Hogg’s sparing use of close-ups gives them exceptional force when they are deployed, as when Swinton Byrne smiles in dazed, glassily polite shock on discovering Anthony’s ongoing deception during that uneasy dinner party. A first-time actor, her naturalistic performance feels realistically hesitant, sweetly awkward and utterly fresh.
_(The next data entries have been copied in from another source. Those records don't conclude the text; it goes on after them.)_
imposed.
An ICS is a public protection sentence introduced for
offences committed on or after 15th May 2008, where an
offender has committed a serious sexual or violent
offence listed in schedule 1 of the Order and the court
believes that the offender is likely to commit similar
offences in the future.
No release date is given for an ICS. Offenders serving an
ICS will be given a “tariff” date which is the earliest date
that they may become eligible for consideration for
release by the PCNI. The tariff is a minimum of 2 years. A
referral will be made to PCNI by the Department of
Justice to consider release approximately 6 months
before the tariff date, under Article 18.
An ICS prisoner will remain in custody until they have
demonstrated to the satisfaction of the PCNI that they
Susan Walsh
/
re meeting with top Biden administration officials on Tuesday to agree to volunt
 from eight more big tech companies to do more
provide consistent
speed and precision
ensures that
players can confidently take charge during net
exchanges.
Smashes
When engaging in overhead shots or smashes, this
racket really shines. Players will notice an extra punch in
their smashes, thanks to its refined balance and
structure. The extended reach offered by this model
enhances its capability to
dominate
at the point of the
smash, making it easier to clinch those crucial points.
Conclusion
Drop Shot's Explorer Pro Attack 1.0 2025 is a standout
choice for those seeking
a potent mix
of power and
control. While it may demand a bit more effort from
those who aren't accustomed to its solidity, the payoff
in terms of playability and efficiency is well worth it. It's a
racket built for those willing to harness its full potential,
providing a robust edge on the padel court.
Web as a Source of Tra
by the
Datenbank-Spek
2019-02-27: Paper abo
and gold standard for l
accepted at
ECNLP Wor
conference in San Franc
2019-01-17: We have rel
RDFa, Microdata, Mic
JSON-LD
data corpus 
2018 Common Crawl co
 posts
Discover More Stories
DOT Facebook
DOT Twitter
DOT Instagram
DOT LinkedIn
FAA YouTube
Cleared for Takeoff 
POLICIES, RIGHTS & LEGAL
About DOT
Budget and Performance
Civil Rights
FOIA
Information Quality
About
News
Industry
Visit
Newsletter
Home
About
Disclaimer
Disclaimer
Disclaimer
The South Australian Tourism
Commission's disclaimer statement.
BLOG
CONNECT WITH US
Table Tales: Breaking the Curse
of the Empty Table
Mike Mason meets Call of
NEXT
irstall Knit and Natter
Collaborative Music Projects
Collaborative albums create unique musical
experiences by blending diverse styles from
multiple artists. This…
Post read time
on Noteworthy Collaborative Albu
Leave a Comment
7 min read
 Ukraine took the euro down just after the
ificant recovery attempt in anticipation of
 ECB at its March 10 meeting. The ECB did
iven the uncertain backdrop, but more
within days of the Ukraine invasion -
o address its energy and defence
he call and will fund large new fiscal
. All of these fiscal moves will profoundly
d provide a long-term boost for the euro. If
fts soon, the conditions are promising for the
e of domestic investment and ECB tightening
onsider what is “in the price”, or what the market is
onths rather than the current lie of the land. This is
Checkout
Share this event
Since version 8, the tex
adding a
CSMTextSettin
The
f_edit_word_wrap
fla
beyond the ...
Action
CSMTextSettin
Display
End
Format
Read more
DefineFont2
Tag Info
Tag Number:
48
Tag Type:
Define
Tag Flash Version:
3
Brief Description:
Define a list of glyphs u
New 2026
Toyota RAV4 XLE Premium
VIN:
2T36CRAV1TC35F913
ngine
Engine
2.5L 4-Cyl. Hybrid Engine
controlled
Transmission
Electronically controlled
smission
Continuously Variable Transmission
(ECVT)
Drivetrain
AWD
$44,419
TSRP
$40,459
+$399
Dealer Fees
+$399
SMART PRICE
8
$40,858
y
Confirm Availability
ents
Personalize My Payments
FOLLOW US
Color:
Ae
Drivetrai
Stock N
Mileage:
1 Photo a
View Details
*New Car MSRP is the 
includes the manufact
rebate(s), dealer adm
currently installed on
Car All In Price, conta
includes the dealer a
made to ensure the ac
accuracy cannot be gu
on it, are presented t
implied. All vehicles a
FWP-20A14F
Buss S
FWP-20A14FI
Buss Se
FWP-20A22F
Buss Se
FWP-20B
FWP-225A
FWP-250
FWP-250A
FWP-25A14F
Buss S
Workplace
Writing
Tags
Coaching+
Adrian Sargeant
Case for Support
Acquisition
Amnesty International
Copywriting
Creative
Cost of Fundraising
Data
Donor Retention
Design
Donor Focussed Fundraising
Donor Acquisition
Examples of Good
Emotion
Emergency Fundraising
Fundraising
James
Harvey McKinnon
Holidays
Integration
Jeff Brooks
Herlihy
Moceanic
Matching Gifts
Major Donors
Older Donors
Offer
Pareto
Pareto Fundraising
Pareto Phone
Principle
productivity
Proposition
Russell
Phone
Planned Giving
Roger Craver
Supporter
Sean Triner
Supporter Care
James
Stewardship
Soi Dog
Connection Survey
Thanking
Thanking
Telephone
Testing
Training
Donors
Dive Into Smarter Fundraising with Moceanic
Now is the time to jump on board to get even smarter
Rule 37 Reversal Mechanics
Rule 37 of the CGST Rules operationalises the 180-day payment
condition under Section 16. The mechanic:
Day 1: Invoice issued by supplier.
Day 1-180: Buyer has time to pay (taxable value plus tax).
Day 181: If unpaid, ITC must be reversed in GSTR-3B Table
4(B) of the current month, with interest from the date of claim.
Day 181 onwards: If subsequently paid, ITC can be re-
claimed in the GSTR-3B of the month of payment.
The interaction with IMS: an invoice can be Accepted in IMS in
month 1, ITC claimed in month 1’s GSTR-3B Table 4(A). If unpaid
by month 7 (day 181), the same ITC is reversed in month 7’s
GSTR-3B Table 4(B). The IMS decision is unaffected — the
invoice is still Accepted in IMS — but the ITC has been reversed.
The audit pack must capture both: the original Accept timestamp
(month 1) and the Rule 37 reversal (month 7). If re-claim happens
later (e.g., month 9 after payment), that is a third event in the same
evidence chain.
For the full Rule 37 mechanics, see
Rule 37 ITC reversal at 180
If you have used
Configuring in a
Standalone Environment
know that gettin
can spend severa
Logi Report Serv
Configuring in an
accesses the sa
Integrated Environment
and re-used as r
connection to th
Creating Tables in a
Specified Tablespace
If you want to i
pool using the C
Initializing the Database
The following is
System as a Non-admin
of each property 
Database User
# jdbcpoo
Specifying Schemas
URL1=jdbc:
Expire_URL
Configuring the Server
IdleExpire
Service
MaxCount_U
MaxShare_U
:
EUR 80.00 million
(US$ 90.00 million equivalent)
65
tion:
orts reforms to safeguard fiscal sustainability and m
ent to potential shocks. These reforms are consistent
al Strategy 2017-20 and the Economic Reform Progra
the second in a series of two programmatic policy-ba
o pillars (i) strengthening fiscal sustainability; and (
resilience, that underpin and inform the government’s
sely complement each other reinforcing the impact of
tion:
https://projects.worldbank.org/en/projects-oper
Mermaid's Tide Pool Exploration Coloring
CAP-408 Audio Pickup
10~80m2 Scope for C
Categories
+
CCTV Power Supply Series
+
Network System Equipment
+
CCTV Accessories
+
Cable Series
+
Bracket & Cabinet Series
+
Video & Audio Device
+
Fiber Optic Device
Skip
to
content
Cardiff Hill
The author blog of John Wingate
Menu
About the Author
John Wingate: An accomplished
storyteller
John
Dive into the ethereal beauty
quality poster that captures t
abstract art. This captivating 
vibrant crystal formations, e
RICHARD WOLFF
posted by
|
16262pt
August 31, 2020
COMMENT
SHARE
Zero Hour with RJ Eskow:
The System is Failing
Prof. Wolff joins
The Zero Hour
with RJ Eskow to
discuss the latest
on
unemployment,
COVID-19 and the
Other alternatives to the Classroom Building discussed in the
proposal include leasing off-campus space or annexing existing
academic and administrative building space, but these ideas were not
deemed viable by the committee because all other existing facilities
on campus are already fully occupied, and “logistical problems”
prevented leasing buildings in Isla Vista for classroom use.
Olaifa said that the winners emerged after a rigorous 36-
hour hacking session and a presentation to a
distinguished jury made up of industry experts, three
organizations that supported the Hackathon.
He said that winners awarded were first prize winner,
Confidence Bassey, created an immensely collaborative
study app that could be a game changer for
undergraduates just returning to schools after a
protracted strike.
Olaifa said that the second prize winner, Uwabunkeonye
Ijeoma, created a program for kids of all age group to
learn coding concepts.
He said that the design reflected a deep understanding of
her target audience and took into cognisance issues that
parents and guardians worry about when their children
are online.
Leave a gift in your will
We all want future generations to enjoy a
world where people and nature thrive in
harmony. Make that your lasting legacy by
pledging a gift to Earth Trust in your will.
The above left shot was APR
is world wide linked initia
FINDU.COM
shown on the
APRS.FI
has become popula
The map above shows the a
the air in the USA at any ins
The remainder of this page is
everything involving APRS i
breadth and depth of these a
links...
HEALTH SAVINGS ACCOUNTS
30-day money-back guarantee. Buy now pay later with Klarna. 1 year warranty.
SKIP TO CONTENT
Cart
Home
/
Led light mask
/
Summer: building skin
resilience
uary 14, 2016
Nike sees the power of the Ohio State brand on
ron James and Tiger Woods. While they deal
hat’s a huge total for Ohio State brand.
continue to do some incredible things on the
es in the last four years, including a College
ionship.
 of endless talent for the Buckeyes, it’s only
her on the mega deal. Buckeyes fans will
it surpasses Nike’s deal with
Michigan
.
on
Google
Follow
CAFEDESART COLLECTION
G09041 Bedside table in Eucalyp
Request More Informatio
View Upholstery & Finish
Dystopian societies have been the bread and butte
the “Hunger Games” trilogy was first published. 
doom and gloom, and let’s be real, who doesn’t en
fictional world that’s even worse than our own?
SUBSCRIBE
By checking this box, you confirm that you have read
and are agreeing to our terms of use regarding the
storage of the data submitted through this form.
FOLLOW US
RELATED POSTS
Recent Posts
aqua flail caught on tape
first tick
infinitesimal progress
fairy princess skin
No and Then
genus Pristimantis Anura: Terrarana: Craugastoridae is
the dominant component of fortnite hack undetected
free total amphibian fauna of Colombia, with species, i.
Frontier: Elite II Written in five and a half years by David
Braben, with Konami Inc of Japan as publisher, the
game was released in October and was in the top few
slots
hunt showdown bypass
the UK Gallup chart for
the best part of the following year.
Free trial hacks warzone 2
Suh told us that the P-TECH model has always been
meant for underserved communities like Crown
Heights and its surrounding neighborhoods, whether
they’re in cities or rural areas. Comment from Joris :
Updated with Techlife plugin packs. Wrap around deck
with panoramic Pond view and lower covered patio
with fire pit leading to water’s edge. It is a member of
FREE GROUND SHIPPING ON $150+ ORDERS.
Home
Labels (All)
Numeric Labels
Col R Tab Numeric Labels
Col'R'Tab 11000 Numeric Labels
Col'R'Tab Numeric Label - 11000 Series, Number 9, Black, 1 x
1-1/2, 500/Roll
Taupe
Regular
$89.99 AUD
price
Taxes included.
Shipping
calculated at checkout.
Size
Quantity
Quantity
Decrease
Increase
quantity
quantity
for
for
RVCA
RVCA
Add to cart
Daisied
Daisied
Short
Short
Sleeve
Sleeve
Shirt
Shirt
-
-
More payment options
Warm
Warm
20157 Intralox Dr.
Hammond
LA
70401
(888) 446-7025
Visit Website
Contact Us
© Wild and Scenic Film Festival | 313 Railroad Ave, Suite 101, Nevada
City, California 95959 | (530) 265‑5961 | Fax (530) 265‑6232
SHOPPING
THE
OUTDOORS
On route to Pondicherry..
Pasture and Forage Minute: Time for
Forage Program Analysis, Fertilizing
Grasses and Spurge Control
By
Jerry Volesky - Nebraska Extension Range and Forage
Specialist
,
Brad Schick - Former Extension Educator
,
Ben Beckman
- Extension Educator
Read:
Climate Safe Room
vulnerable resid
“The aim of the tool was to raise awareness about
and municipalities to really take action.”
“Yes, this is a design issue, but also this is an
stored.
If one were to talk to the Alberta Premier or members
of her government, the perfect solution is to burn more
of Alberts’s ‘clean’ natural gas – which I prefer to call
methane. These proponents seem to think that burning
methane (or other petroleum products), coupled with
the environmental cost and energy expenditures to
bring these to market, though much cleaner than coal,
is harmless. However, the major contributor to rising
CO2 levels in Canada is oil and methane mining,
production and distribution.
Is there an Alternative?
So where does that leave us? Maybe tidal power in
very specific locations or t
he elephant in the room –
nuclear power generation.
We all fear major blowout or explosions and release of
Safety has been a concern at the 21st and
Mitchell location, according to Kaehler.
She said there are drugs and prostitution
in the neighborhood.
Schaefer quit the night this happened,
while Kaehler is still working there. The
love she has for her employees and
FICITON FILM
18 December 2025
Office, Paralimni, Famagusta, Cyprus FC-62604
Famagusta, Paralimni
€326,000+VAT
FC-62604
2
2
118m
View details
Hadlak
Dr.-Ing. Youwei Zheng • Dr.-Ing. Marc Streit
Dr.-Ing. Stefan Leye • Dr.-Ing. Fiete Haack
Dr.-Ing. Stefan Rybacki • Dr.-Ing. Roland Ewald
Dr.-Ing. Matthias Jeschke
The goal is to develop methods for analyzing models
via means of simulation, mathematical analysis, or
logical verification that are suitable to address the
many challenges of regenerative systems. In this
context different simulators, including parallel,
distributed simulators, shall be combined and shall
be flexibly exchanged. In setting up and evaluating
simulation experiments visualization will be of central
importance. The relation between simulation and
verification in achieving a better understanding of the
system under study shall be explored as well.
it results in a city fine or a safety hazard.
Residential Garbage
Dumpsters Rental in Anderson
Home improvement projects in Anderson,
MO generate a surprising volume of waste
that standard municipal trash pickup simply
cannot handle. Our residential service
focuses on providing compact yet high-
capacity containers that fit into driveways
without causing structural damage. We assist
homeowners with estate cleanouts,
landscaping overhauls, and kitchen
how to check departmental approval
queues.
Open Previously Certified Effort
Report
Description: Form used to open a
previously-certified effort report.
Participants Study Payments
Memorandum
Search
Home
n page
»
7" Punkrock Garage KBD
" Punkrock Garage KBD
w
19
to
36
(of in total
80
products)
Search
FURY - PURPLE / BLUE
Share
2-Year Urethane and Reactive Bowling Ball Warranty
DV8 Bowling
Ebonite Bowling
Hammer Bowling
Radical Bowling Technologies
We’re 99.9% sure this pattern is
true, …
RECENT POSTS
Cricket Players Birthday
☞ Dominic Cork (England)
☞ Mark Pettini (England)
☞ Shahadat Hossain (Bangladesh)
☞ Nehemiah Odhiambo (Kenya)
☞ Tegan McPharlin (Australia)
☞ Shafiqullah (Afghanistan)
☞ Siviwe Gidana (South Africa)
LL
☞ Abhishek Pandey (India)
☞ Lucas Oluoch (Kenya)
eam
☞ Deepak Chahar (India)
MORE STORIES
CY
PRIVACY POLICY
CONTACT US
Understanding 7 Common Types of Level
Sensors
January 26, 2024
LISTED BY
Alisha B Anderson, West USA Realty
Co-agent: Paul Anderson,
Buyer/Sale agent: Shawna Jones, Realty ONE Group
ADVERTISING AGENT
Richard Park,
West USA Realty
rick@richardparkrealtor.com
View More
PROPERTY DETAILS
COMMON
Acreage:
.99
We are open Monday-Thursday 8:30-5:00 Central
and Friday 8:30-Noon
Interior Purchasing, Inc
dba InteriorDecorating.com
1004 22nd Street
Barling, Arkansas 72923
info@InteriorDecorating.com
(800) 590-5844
Despite Julie’s innocence, frayed by Anthony’s increasingly self-destructive behaviour, Swinton Byrne’s thin-skinned portrayal emphasises that she’s often a co-conspirator in their crazy love, rather than a fragile victim. When she discovers Anthony has stolen her film equipment and sold it on, she can’t bring herself to finish with or even reproach him, simply too giddy with expectation about their Venice trip. Clinging on to a filmmaking course that she’s sleepwalking through, while anxiety about Anthony consumes her, Swinton Byrne beautifully illuminates Julie’s slow, stubborn progress towards a creative awakening that will enable her to channel her pain and her lived experience into art that’s genuinely her own. Her performance is the crowning glory of this lush and piercing work, Hogg’s finest to date, a piece that carries out Anthony’s most thoughtful film edict with considerable artistry and grace: “We want to see life not as it is lived, but as it’s experienced within this soft machine.”